Under the new collaboration arrangements Cornwall’s Control Room will be able to seamlessly receive calls and dispatch resources on behalf North Yorkshire (and vice versa), during busy periods.
The main cause of busy periods for both Services is severe weather and when this happens, 999 callers cannot always get through to the Control Room immediately. This new arrangement increases capacity to deal with the higher call volume, as Cornwall and North Yorkshire tend not to be affected by severe weather at the same time due to their distance geographically.
This is the only project in the country where such a remote collaboration is being put in place to ensure the likelihood of both control rooms being inundated with calls at the same time is reduced to a minimum.
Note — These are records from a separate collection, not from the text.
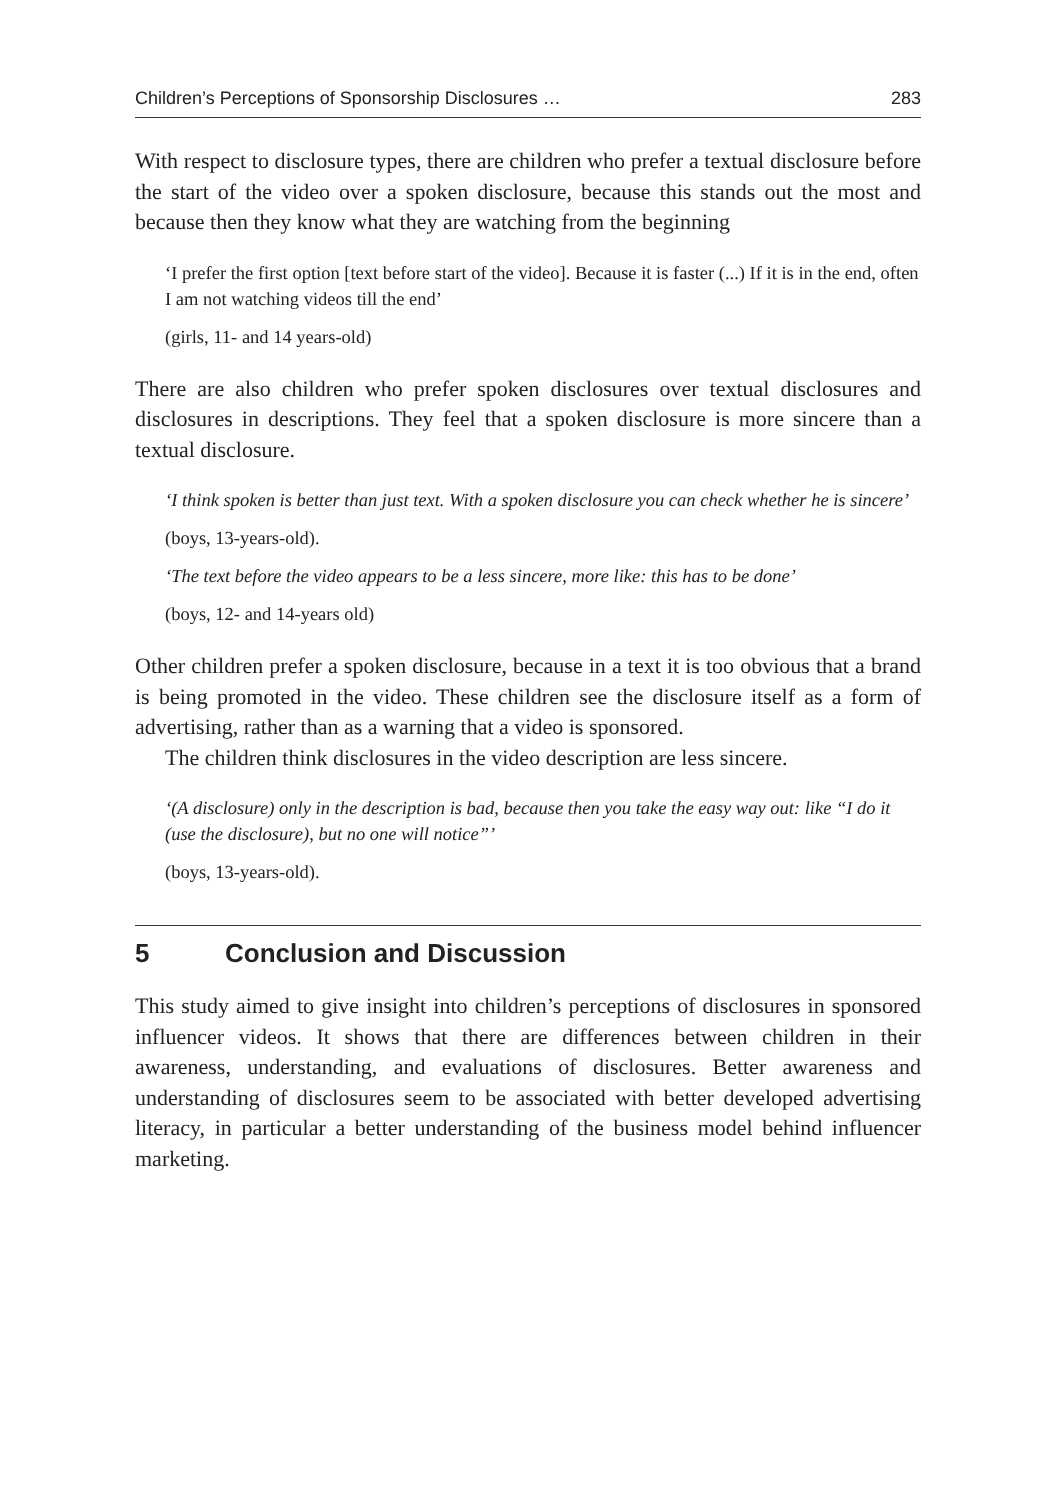Children’s Perceptions of Sponsorship Disclosures … 283
With respect to disclosure types, there are children who prefer a textual disclosure before the start of the video over a spoken disclosure, because this stands out the most and because then they know what they are watching from the beginning
‘I prefer the first option [text before start of the video]. Because it is faster (...) If it is in the end, often I am not watching videos till the end’
(girls, 11- and 14 years-old)
There are also children who prefer spoken disclosures over textual disclosures and disclosures in descriptions. They feel that a spoken disclosure is more sincere than a textual disclosure.
‘I think spoken is better than just text. With a spoken disclosure you can check whether he is sincere’
(boys, 13-years-old).
‘The text before the video appears to be a less sincere, more like: this has to be done’
(boys, 12- and 14-years old)
Other children prefer a spoken disclosure, because in a text it is too obvious that a brand is being promoted in the video. These children see the disclosure itself as a form of advertising, rather than as a warning that a video is sponsored.
The children think disclosures in the video description are less sincere.
‘(A disclosure) only in the description is bad, because then you take the easy way out: like “I do it (use the disclosure), but no one will notice”’
(boys, 13-years-old).
5 Conclusion and Discussion
This study aimed to give insight into children’s perceptions of disclosures in sponsored influencer videos. It shows that there are differences between children in their awareness, understanding, and evaluations of disclosures. Better awareness and understanding of disclosures seem to be associated with better developed advertising literacy, in particular a better understanding of the business model behind influencer marketing.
As both Services receive a manageable number of 999 calls, other than at times of severe weather, this new arrangement allows for a reduction in the number of Control Room staff on duty in each Control Room, particularly at night time. This will enable the combined capacity across both Control Rooms to be higher than at present for a single Control Room, but at less cost.
To assist with this work both Fire Authorities received a grant from central Government which has covered the cost of putting in a single mobilising system.
North Yorkshire Fire and Rescue Authority Chairman, Cllr John Fort said: This project will provide a better service to people calling for the fire and rescue service in each area and will save taxpayers money.
It will ensure the future of a Control Room in North Yorkshire and Rescue Service, providing the best service for the public.